I recently attended Storage Field Day 7 (See disclosure) and was introduced to the concept of data virtualization. From a high-level data virtualization is the abstraction of data services from the physical data. Initially, the concept of data virtualization didn’t resonate with me. It reminded me of trying to understand network virtualization for the first time. I questioned what exactly is being abstracted and how does it add value. I had to re-watch the Primary Data SFD 7 presentation by their CTO.
Comparison to Server Virtualization
The advantage of data virtualization is the ability to use the underlying storage platform to its full capability and give operational flexibility to infrastructure admins. The goal is very similar to that of server and network virtualization. By abstracting data services from the physical data location, flexibility is added. In server virtualization, you can move compute from one physical server to another, for example. The compute service is abstracted from the hardware, which allows to a degree the application to be free of the constraints of the physical underlay.

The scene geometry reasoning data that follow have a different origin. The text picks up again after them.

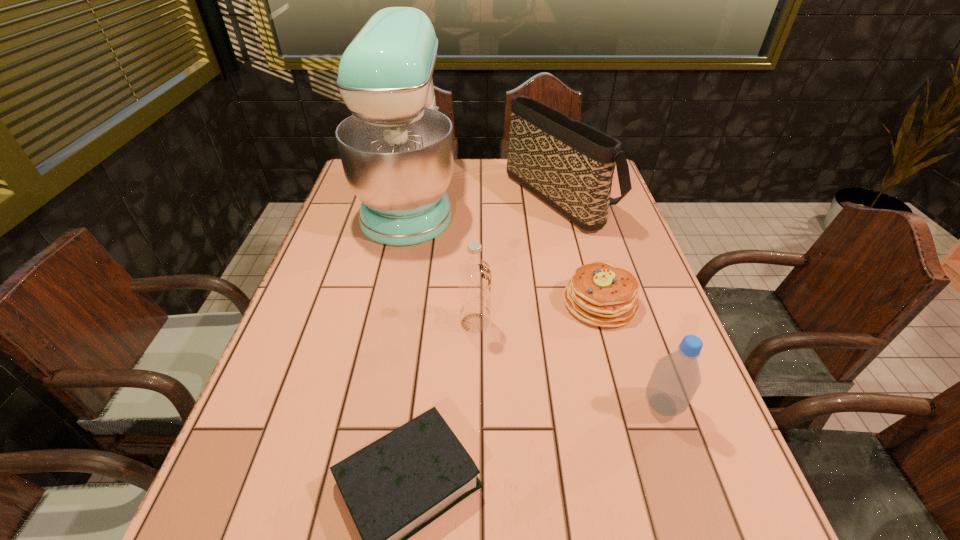
At what (x,y) coordinates should I click in order to perform the action: click on free region at the right edge of the desktop. Please return your answer as a coordinate pair (x, y). The width and height of the screenshot is (960, 540). Looking at the image, I should click on (666, 421).

The width and height of the screenshot is (960, 540). Find the location of `vacant region between the second shortest object and the third shortest object`. vacant region between the second shortest object and the third shortest object is located at coordinates (632, 354).

The width and height of the screenshot is (960, 540). I want to click on free point between the handbag and the vodka, so click(517, 258).

The image size is (960, 540). What are the coordinates of `empty space between the mixer and the vodka` in the screenshot? It's located at (443, 262).

At what (x,y) coordinates should I click in order to perform the action: click on free point between the pancake and the mixer. Please return your answer as a coordinate pair (x, y). This screenshot has height=540, width=960. Looking at the image, I should click on (505, 251).

This screenshot has width=960, height=540. I want to click on unoccupied position between the pancake and the mixer, so pyautogui.click(x=505, y=251).

Locate an element on the screen. free space that is in between the fourth tallest object and the pancake is located at coordinates (632, 354).

Image resolution: width=960 pixels, height=540 pixels. Find the location of `free area in between the fifth tallest object and the third shortest object`. free area in between the fifth tallest object and the third shortest object is located at coordinates (632, 354).

Identify the location of free spot between the vodka and the pancake. The image size is (960, 540). click(538, 313).

At what (x,y) coordinates should I click in order to perform the action: click on object that stands as the second closest to the fifth tallest object. Please return your answer as a coordinate pair (x, y). This screenshot has width=960, height=540. Looking at the image, I should click on (474, 275).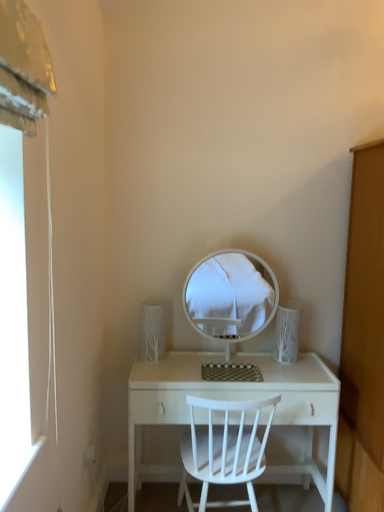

Data virtualization aims to do the same. By abstracting the data services, the application can be free of the physical underlay. A request to move data from Tier 1 storage to Tier 2 or 3 doesn’t require a physical configuration change. Primary Data uses the pNFS protocol to facilitate the routing of data traffic between physical boundaries.
The advantage of Primary Data’s approach is that the transition is seamless to the application. The pNFS protocol handles the data migration. However, as Primary Data made a point of explaining data routing is just one component needed. The second is centralization of the metadata needed to manage storage. Think about all the different parts of storage is kept outside of the 1’s and 0’s. File system attributes, access control and file locks are just some examples.

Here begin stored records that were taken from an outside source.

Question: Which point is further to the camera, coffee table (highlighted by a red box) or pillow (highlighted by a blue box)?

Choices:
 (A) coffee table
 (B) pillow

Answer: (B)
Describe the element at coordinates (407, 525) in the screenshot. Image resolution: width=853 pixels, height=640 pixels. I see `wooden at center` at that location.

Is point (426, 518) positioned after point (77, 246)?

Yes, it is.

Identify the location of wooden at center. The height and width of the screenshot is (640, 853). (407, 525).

When abstracting metadata from the physical storage all kinds of challenges arise including scale and reliability. Handling metadata on a single array is difficult enough. When a solution proposes a distributed system for storage metadata, I get nervous. Primary data isn’t proposing using their solution only for lower level environment such as test and dev but for Tier 1 workloads as well. I just don’t know if I’m comfortable trusting the metadata of my storage system to a centralized solution.
The future of enterprise storage
I theorized that we’d be able to abstract the data center completely. This doesn’t mean that we’d get rid of physical workload but rather we’d have the ability to abstract the service layer from the underlay. Data center abstraction can happen when automation tools can depend on services such as network, server, and data virtualization to live migrate entire infrastructures, not just server workloads.

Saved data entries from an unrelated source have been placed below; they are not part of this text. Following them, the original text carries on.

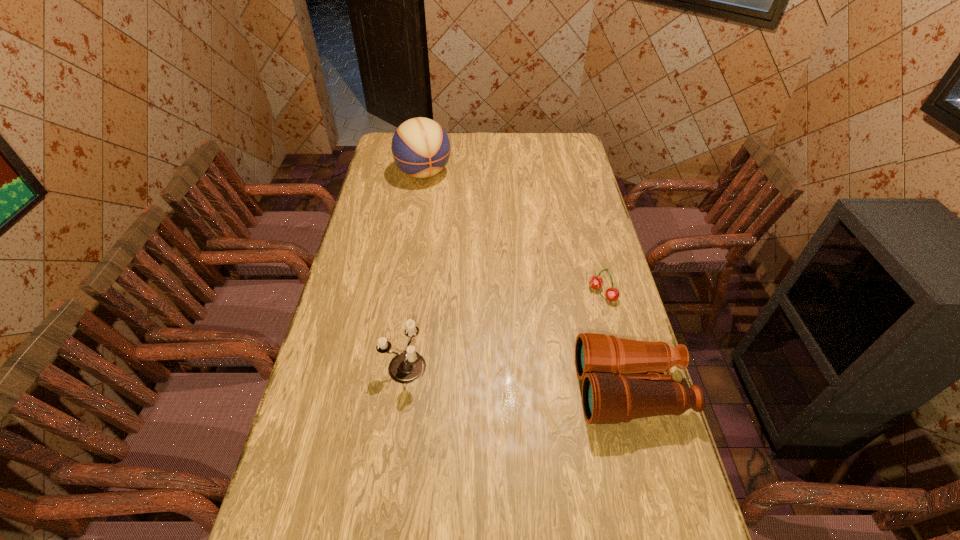
This screenshot has width=960, height=540. In order to click on free space that satisfies the following two spatial constraints: 1. on the front side of the binoculars; 2. through the lenses of the candle holder in this screenshot , I will do `click(401, 390)`.

The image size is (960, 540). What are the coordinates of `blank area in the image that satisfies the following two spatial constraints: 1. on the back side of the candle holder; 2. on the right side of the cherry` in the screenshot? It's located at (415, 293).

The height and width of the screenshot is (540, 960). What are the coordinates of `free point that satisfies the following two spatial constraints: 1. on the front side of the candle holder; 2. through the lenses of the second shortest object` in the screenshot? It's located at (401, 390).

This screenshot has height=540, width=960. Find the location of `vacant space that satisfies the following two spatial constraints: 1. on the front side of the binoculars; 2. through the lenses of the basketball`. vacant space that satisfies the following two spatial constraints: 1. on the front side of the binoculars; 2. through the lenses of the basketball is located at coordinates (390, 390).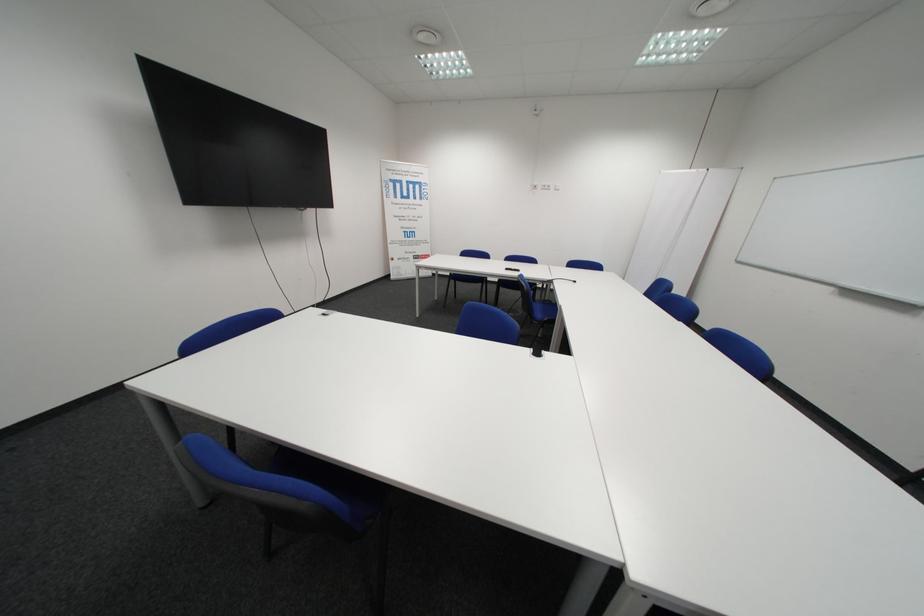
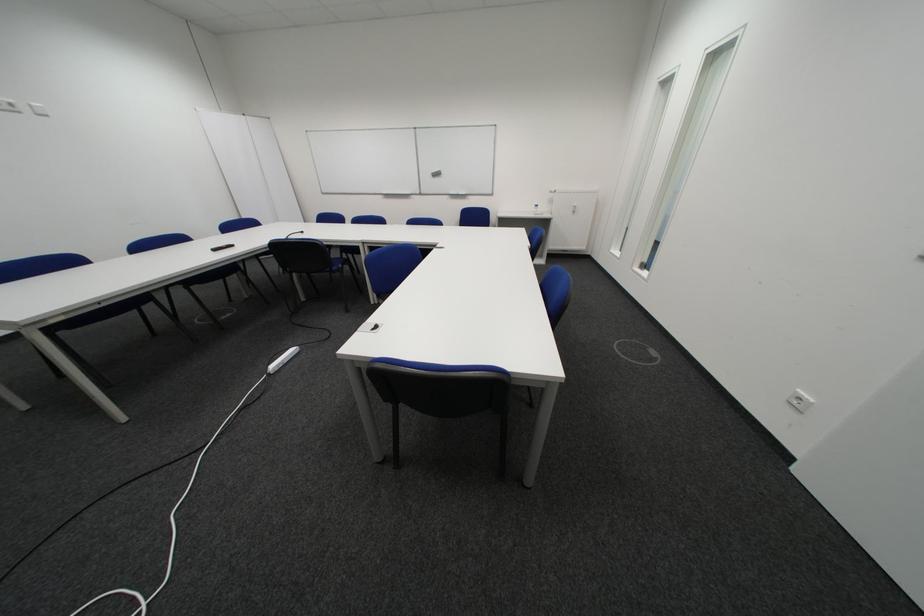
In the second image, find the point that corresponds to point (554, 188) in the first image.

(8, 108)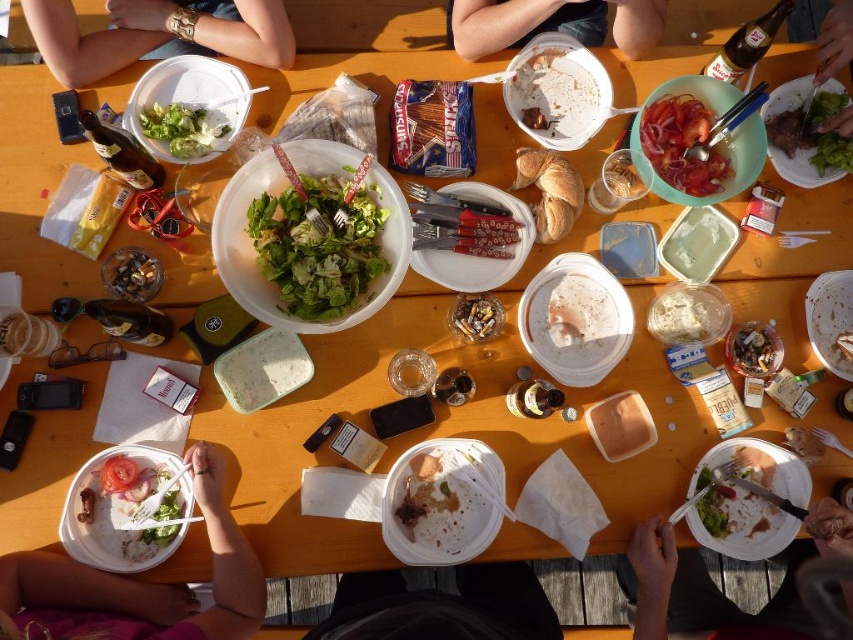
You are a guest at this picnic and see both the white crumbly cake at center and the white creamy substance at center on the table. Which of these two items is bigger in size?

The white crumbly cake at center is larger in size compared to the white creamy substance at center.

From the picture: You are a photographer trying to capture the white matte bread at center without the smooth skin arm at upper left blocking it. What adjustment should you make to your camera angle?

The smooth skin arm at upper left is closer to the viewer than the white matte bread at center. To avoid the arm blocking the bread, you should adjust your camera angle to look slightly downward or move the camera position to the side so that the arm is no longer in front of the bread.

You are setting up a small stand at the picnic to display snacks. You have a matte plastic container at center and a shiny metallic ashtray at center. Which item should you place closer to the edge of the table to prevent it from blocking the salad bowls in the middle?

The matte plastic container at center might be wider than the shiny metallic ashtray at center, so placing the wider matte plastic container at center closer to the edge would prevent it from obstructing the salad bowls in the middle.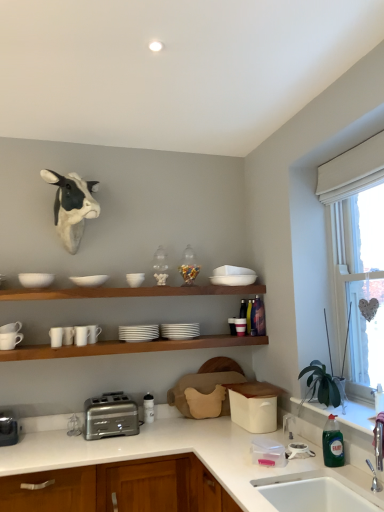
The height and width of the screenshot is (512, 384). What are the coordinates of `free space above clear glass window at right (from a real-world perspective)` in the screenshot? It's located at (354, 194).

Looking at solutions such as OpenStack, it’s obvious that server virtualization provides this capability. Network virtualization is maturing to a level that supports this abstraction. According to Primary Data, storage is the last leg to solve. Data virtualization is one way to achieve the goal. Another method is object storage which I’ll discuss in a future post.
Disclosure: Tech Field Day paid for my transportation and expenses to attend Storage Field Day. I’m not required to write about any of the vendors that presented at the event nor does any vendor preview my coverage prior to publishing.